In over-the-board chess, opponents prepare and inaccuracies are punished. You want a defined repertoire that you’re committed to for at least one year, not just weeks.
Here’s what Australian grandmaster Moulthun said about deepening your understanding:
“I think it's important that you like what you play and understand it well. So I tend to look at a lot of model games and stem games. In each particular line to get to GM level you probably need at least five games and analyse them very very well”
I used to cram lines during tournaments and forget them afterwards, but that isn’t real knowledge or understanding that becomes a part of you.
By studying model games and adding your own notes to your files every week you build something that stays with you because it's based on deeper work.
And then you can go to the third stage of learning, Ri - transcending the form and finding your own way of playing it. Because isn’t that one of the reasons we play chess?
5. The Tree
Here’s the image I like.
Imagine your chess life as a house. Each opening you play is a room. In that room, a tree is growing.

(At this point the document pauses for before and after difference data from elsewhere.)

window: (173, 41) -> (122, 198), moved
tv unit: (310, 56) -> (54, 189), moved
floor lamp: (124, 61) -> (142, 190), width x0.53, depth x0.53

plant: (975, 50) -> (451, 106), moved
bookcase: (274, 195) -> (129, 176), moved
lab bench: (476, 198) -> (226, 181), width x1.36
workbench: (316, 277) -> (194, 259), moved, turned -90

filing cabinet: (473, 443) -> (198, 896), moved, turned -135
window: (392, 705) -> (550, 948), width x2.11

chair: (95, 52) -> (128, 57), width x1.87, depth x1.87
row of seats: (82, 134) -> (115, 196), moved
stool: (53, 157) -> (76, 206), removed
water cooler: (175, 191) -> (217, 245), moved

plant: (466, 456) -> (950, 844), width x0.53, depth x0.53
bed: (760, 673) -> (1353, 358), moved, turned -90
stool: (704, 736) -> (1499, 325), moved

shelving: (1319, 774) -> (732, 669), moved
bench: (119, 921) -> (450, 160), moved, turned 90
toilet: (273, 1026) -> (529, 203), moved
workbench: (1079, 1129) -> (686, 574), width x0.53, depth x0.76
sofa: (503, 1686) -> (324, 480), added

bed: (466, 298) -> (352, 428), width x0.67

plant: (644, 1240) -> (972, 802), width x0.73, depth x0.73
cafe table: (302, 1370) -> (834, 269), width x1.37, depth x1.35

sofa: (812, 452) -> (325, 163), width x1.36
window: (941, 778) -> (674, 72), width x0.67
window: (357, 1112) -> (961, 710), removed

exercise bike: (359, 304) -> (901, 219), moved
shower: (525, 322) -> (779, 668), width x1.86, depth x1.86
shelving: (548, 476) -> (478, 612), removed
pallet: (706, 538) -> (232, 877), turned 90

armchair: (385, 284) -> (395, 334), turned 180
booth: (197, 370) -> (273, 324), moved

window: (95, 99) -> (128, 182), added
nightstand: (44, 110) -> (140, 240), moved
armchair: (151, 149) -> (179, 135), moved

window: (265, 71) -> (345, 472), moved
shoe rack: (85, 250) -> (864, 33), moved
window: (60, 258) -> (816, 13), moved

Every time you play that opening, the trunk thickens.
Every time you explore a variation, a branch grows.
Every time you understand something deeply, a leaf appears.
Every time you apply what you learned, a flower blooms.
You're cultivating something alive that will grow with you.
Mastery is refinement over time, from copying form to transcending it. That’s what your openings should be as well.
A training ground for thinking and understanding that will keep helping you learn and improve.